Hengaw, the Norway-based Kurdish human rights monitor that has become the principal independent casualty tracker for the 2026 Iran conflict, documented seven executions across five prisons on 13 May 1. Five unnamed prisoners were executed simultaneously in prisons in Birjand (South Khorasan province), Tabriz, Kerman, and Gorgan (two in Gorgan); Mohammad Abbasi was executed in a separate action the same day. Ehsan Afrashteh's secret execution on espionage charges was confirmed as part of the cluster Hengaw first reported on 12-13 May .
Gorgan, capital of Golestan province in Iran's north-east, appeared in Hengaw's wartime execution register for the first time. Previous documentation by Hengaw had mapped a geographic concentration in the Tehran region, anchored by the Shakourzadeh execution at Qezel Hesar prison in Karaj and the earlier Karaj cluster. Gorgan's first appearance, 600 km north-east of Tehran, indicates the programme is broadening geographically rather than remaining concentrated by proximity to the capital's judicial infrastructure.
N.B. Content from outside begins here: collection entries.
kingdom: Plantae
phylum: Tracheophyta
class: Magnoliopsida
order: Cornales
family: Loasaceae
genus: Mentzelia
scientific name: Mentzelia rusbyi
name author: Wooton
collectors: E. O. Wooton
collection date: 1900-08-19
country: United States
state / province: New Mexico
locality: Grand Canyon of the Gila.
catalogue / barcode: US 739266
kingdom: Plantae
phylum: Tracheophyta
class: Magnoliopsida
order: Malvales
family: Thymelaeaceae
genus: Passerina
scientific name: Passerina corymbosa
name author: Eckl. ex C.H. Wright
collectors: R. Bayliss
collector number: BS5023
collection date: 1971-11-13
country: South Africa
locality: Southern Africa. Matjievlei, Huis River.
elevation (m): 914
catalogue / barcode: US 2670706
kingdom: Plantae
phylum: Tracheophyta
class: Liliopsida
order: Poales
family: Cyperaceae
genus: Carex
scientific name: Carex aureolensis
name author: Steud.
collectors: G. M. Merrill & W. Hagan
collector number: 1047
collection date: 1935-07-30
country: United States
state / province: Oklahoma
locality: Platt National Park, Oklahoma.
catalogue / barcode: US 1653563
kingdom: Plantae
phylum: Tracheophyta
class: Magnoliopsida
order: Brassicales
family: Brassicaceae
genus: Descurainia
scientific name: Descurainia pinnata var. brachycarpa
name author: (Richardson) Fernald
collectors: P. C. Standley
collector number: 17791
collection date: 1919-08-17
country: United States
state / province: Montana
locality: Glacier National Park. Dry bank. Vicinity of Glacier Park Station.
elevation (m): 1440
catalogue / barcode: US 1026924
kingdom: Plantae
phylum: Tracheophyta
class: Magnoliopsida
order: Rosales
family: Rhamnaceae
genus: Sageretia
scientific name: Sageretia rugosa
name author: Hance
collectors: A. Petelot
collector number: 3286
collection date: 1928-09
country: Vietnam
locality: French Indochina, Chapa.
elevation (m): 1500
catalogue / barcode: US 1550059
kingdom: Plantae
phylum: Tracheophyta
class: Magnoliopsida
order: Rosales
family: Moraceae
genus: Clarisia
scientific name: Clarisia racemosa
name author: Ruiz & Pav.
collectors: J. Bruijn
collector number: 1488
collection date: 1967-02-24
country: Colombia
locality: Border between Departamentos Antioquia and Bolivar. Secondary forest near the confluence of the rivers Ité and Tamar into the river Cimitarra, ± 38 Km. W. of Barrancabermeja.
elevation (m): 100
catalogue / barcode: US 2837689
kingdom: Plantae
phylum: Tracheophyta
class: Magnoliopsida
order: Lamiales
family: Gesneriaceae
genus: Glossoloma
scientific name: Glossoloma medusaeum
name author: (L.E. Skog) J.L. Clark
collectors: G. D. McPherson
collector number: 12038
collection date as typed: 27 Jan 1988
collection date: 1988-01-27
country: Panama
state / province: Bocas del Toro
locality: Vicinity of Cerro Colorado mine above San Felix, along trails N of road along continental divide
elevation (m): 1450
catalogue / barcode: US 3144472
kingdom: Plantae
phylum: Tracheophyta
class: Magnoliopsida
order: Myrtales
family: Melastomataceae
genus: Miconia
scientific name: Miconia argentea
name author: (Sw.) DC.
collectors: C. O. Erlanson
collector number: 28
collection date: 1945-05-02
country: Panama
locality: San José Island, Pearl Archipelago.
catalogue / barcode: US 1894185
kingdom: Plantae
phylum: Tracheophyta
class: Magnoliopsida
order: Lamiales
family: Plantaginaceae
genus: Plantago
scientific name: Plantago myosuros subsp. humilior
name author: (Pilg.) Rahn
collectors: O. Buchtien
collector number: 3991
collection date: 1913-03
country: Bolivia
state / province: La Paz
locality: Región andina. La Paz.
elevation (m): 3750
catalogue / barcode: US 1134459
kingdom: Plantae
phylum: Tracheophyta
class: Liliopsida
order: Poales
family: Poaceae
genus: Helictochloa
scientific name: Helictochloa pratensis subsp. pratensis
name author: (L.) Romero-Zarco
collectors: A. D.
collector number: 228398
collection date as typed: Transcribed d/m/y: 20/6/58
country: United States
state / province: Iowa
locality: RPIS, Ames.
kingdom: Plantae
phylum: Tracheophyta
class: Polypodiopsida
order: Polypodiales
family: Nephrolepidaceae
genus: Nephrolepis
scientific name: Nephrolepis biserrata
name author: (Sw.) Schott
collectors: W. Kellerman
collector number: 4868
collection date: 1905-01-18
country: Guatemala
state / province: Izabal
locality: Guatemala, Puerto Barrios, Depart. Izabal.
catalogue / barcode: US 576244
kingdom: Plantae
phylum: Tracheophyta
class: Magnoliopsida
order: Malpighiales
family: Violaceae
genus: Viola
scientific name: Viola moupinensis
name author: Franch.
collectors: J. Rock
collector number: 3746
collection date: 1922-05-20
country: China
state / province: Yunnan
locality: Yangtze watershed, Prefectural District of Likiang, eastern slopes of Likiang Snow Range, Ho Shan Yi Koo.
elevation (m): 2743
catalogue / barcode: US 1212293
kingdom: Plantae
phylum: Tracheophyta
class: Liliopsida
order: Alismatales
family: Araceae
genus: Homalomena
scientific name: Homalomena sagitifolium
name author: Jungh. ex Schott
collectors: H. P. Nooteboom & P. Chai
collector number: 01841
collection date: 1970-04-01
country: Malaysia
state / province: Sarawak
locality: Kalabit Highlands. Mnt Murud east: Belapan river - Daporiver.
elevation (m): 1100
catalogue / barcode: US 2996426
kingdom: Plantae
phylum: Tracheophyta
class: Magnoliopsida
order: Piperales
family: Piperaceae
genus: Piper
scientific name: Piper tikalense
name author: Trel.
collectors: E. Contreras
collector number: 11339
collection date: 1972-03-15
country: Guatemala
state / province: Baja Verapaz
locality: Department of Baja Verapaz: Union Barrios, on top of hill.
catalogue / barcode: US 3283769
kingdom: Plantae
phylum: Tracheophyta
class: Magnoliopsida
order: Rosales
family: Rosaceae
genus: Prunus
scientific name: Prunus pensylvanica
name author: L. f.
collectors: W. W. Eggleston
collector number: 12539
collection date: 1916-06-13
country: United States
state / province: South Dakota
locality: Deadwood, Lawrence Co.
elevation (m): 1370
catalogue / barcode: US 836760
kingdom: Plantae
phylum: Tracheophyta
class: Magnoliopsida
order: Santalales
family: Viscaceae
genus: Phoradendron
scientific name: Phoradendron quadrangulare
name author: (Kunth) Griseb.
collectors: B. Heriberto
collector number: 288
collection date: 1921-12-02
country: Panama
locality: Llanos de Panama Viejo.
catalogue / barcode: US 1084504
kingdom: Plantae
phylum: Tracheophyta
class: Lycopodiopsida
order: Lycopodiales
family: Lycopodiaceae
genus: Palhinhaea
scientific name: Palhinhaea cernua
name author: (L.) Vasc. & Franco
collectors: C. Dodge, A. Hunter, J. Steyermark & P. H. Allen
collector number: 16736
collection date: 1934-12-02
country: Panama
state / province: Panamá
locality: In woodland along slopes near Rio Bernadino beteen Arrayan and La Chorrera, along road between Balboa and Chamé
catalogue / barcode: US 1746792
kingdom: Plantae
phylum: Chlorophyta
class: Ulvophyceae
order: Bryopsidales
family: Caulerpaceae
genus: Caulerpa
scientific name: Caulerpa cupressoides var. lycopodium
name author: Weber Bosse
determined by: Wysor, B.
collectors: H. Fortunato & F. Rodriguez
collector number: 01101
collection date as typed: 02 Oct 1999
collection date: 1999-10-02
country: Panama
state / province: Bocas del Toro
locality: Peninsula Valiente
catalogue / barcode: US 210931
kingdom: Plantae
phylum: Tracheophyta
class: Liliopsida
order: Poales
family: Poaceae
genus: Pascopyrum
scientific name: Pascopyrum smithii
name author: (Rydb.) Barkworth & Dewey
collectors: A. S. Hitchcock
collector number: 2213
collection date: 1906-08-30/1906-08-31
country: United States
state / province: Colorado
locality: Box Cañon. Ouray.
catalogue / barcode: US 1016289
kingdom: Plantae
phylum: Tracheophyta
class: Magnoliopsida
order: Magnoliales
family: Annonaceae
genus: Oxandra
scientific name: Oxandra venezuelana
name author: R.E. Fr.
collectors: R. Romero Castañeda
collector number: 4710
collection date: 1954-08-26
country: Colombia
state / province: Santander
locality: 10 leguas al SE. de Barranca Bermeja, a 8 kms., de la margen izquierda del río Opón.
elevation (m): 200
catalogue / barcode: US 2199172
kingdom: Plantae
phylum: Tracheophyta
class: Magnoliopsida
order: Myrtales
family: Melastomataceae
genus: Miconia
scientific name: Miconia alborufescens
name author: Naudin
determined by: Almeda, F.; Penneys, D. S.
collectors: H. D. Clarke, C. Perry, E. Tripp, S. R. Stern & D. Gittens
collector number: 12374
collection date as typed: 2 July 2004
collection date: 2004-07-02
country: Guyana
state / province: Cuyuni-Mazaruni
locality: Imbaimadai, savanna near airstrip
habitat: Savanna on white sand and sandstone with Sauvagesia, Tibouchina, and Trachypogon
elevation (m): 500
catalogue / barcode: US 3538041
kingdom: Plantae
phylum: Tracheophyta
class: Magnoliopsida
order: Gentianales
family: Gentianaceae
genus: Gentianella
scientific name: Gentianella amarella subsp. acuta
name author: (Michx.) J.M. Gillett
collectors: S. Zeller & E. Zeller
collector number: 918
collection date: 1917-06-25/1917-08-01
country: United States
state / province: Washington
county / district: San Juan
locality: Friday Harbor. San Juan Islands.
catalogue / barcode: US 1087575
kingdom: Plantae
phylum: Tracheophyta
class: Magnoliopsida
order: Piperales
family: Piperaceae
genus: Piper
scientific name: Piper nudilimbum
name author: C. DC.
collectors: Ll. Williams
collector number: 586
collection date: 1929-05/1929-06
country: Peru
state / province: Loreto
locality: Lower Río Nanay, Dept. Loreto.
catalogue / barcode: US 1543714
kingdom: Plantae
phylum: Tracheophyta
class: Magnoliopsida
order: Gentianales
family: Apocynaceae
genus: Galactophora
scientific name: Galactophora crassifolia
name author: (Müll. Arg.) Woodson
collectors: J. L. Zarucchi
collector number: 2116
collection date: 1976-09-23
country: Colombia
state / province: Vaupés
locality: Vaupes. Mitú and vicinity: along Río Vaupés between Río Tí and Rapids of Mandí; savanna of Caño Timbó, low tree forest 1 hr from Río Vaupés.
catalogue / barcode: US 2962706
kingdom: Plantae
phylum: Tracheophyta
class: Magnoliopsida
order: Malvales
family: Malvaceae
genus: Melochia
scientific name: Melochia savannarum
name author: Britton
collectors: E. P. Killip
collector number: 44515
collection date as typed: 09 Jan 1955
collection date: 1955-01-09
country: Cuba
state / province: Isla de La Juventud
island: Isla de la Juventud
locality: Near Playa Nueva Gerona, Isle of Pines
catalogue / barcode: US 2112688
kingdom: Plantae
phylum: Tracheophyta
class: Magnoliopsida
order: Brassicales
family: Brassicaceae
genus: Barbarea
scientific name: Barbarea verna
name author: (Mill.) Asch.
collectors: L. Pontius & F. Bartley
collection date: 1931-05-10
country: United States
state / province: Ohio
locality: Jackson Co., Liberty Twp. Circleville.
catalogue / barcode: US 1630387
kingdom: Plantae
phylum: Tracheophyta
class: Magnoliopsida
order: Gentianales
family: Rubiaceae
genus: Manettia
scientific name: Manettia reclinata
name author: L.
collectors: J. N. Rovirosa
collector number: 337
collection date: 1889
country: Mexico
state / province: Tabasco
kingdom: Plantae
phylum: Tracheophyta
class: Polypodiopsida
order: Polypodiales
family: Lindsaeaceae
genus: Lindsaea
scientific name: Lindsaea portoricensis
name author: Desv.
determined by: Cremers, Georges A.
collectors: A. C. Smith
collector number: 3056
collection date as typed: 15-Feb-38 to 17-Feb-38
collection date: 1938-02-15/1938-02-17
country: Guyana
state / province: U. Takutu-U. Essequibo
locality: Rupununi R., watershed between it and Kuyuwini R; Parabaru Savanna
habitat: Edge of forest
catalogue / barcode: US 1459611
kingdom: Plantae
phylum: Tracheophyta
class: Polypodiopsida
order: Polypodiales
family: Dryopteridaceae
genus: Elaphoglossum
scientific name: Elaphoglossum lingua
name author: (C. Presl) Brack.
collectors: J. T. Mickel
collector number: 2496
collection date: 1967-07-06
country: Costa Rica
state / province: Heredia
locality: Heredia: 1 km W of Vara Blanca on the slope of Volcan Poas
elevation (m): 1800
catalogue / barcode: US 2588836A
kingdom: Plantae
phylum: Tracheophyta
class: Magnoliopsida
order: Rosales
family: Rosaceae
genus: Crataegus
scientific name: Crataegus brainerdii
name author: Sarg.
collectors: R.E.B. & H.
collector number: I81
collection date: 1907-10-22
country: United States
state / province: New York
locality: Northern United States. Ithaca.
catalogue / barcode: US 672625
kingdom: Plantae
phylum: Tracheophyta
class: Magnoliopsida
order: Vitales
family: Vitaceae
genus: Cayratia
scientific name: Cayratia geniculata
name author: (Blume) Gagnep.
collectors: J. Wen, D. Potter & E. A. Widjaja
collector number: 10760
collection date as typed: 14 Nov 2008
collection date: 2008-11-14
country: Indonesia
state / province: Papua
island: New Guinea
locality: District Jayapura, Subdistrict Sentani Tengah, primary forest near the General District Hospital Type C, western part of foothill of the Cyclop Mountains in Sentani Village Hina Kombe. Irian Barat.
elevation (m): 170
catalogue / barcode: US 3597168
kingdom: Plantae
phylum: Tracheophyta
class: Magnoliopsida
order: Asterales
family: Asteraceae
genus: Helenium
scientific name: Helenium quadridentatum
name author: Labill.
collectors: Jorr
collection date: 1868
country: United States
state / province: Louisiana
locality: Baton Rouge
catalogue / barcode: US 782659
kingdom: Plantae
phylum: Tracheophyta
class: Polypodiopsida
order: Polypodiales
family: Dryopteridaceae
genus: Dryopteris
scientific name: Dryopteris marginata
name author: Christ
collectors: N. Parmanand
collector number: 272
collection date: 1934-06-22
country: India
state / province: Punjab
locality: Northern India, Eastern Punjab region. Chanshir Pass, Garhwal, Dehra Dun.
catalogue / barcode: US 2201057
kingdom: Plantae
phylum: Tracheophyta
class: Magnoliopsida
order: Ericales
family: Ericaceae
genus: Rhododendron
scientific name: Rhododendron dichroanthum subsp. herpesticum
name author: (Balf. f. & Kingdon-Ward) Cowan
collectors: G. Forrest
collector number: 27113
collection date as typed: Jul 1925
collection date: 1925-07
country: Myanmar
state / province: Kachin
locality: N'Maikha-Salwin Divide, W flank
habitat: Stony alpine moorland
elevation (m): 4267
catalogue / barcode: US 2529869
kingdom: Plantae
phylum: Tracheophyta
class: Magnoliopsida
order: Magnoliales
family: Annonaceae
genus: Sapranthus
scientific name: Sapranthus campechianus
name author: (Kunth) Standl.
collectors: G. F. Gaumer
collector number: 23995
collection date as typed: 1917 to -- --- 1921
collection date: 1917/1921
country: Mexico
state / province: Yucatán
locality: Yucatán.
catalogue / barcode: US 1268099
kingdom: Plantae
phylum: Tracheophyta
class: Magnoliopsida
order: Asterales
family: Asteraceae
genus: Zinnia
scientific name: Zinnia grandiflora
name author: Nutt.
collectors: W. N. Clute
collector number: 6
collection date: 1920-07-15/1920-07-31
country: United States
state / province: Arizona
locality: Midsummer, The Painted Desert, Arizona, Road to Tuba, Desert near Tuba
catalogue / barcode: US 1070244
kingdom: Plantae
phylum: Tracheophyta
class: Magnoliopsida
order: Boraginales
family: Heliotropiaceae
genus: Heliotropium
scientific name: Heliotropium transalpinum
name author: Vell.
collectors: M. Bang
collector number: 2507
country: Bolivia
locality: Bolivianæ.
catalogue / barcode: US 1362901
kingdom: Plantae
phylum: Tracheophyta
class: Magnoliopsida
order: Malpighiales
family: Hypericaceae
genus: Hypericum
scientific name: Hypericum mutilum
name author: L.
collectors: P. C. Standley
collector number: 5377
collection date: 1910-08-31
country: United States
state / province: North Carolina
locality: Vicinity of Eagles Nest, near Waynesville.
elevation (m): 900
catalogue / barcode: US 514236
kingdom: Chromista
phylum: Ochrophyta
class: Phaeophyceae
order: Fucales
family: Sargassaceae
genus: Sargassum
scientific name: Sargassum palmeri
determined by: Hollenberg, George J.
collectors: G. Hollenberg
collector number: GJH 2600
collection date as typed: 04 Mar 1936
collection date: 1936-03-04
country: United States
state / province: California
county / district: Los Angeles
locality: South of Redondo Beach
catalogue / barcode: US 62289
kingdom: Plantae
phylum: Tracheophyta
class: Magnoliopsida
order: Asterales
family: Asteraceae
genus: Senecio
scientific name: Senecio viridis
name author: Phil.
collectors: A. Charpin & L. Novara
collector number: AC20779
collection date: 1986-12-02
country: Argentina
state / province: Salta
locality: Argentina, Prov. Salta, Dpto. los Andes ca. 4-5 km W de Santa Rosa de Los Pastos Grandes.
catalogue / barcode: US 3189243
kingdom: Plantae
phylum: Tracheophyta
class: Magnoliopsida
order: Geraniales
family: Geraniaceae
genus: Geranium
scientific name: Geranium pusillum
The coordination visible in the five-prison cluster is not a feature of Iran's peacetime judicial system. Simultaneous executions across prisons in four cities in a single day imply centrally issued standing orders rather than independent provincial court calendars, each operating on its own sentencing timeline. The IRGC's security apparatus has been using the war as judicial cover for a category of detainee held before the conflict began: the espionage charging pattern, "Israel-linked moharebeh" (enmity against God), has now appeared in cases from Mashhad to Karaj. The 13 May cluster adds Gorgan to that register.
The Shahbakhsh-Afrashteh cluster plus the five unnamed prisoners on 13 May add at least eight to Hengaw's wartime count across the 12-13 May window. The total wartime execution register has risen sharply since the Shakourzadeh documentation established the Tehran-area baseline.